Snaarinstrumenten

 

Chordofonen zijn instrumenten, waarbij het geluid wordt geproduceerd door de trilling van een snaar: "Chordo " betekent snaar en "foné" betekent klank. Deze groep is beter bekend onder de naam: snaarinstrumenten. Ze worden ingedeeld naar de wijze waarop de snaar in trilling wordt gebracht: getokkeld, gestreken of aangeslagen.Er zijn vijf basistypen. De oudste en eenvoudigste van deze instrumenten is de muziekboog die in Afrika en op het Amerikaanse continent nog regelmatig voorkomt. Harpen en lieren werden zo'n 5000 jaar geleden voor het eerst bespeeld in het Oude Egypte. Getokkelde luiten behoren tot de meest populaire van alle volksinstrumenten. De strijkstok werd voor het eerst in de 10e eeuw bij de luit toegepast, en uit deze eerste strijkluiten is de moderne vioolfamilie voortgekomen. Citers tref je aan in zeer veel verschillende stijlen.

 

BOGEN

Dit zijn de eenvoudigste van alle snaarinstrumenten en worden het meest in Afrika, Amerika en Azië gevonden. Ze hebben zich waarschijnlijk ontwikkeld uit de boog van de jager. De eenvoudigste bogen bevatten een enkele snaar die aan beide uiteinden van een buigbare stok zijn bevestigd. De snaar kan tot trillen worden gebracht door het tokkelen met de vinger of met een plectrum, door het slaan met een stok of het strijken met een kleine boog.

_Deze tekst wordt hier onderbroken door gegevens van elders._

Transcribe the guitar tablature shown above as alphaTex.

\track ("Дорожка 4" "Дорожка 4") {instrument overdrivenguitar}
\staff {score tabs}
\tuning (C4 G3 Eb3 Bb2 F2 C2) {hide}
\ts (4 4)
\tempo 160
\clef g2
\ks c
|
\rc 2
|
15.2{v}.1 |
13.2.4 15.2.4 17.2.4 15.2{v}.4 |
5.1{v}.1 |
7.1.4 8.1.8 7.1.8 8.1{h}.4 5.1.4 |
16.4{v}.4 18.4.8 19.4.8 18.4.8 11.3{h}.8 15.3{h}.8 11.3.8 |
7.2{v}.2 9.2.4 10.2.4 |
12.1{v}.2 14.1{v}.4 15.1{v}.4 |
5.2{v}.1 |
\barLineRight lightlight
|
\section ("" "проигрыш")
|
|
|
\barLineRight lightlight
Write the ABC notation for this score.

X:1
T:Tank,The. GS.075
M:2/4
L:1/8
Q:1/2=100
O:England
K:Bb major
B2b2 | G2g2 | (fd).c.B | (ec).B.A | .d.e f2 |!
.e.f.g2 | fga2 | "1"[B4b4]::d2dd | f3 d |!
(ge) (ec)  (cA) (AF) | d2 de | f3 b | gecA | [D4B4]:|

Een voorbeeld hiervan is de berimbau. Het instrument staat in Brazilie in relatie tot de krijgskunst Capoeira.

de berimbau

DE HARP

De harp is een snaarinstrument, waarvan de snaren in schuine richting van de klankkast naar de hals van het instrument lopen. Harpen waren reeds in 3000 v. Chr. bekend in Egypte. Ze hadden toen een wat andere vorm (boogharp). De moderne harp is een vast lid van het symfonieorkest. Het toonbereik is het grootste van alle orkestinstrumenten. De belangstelling voor de harp als orkestinstrument werd in de 19e eeuw ontwikkeld. De snaren van een harp worden in trilling gebracht door het tokkelen met de vingers.

 

De harp

 

DE LIER

De lier is een snaarinstrument met 4 zijden, dat bestaat uit een klankkast, twee armen en een dwarsbalk. De snaren zijn bevestigd op de voorkant van de klankkast en lopen over een kam naar de dwarsbalk. Het instrument was in het Oude Egypte populair en het komt ook regelmatig voor op afbeeldingen uit de kunst van het Oude Griekenland. Lieren waren in Europa al in de middeleeuwen bekend, maar zijn later geheel van het toneel verdwenen. In Afrika worden lieren nog steeds gebruikt, meestal om het zingen tijdens religieuze festiviteiten en magische riten te begeleiden. De snaren van een lier worden in trilling gebracht door het tokkelen met de vingers.

DE LUIT

Alle luiten hebben een klankkast en een hals, en dragen snaren die lopen van dichtbij de onderkant van de klankkast langs de volle lengte naar de bovenkant van de hals. Al deze instrumenten hebben dus een hals waarover de snaren gespannen worden. De toonhoogte wordt bepaald door de plek waar je de snaar indrukt. Er zijn veel verschillende instrumenten die bij deze groep horen, de belangrijkste verschillen zijn:

De snaren van deze groep instrumenten worden in trilling gebracht door het tokkelen met de vingers of met een plectrum (dit is een schijfje van kunststof, vroeger ivoor) of door het strijken met een strijkstok.